Jackson writes in his recent blog post “When is your “health fair” unfair?” that people who are looking to pay better attention to their physical health and their spiritual health are susceptible to those looking to take advantage of them:
How it works is this: Someone from one of these companies calls the church and offers to organize a free “health fair” at which information about basic health practices will be offered, and if people want to get additional testing they would be able to do so at a discounted price. At first this sounds like a great deal, and many clergypersons are signing up their coffee hours for these health fairs. What many clergy do not realize, however, is that some of the tests on offer are wonderfully simple and highly effective, such as blood pressure or blood sugar testing, and others are not the kinds of tests that doctors generally agree are medically necessary. In some cases, the likelihood that the person has the condition being screened is very low, and in other cases, there may actually be some risks to the patient. In any case, a positive result (especially a false positive) could result in high costs of followup, not to mention the mental and emotional stress associated with the fear of a serious disease. And in some cases, these tests (no matter how inexpensive in the parish hall) would have been covered by insurance if a doctor felt they were needed.
Jackson suggest that there are ways to combat an honest look at health for the congregation with those looking only to make a buck:
1. Ask questions: If one of these companies contacts you, ask them point-blank, “Will you be disclosing to people who attend which of the tests you offer are medically indicated for them based on their age, gender, medical history, and other important factors.” If they say anything like “All these tests are safe and are indicated for anyone,” don’t work with them. I suppose that putting your hand on someone’s forehead to check if they’ve got a fever is safe and indicated for anyone, but other than that, it’s just not true….
2. Check with your parishioners who know: Most of us have parishioners who are physicians or other health professionals. If an offer like this presents itself, ask them to take a look and see if it seems legitimate. Oftentimes doctors will look the other way when they see things like this happening because they don’t want to seem territorial or like they’re stepping on their pastor’s toes. Better to benefit from their wisdom early.
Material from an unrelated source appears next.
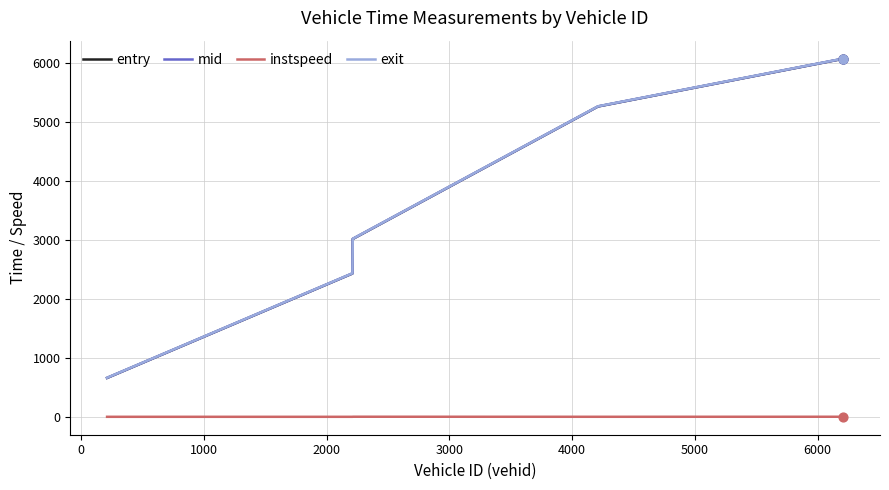

Which series has the largest range (max minus min)?

entry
3. Get a parish nurse: If you have nurses in your community, ask one of them if she or he feels called to serve as your parish nurse. This specialized combination of ministry and knowledge can keep a constant flow of good health information before your congregation. Contact the International Parish Nurse Resource Center for more information.
Jackson’s post also includes helpful links to answer some of the raised questions.
Has your congregation looked at health issues? What has worked best, and not so well?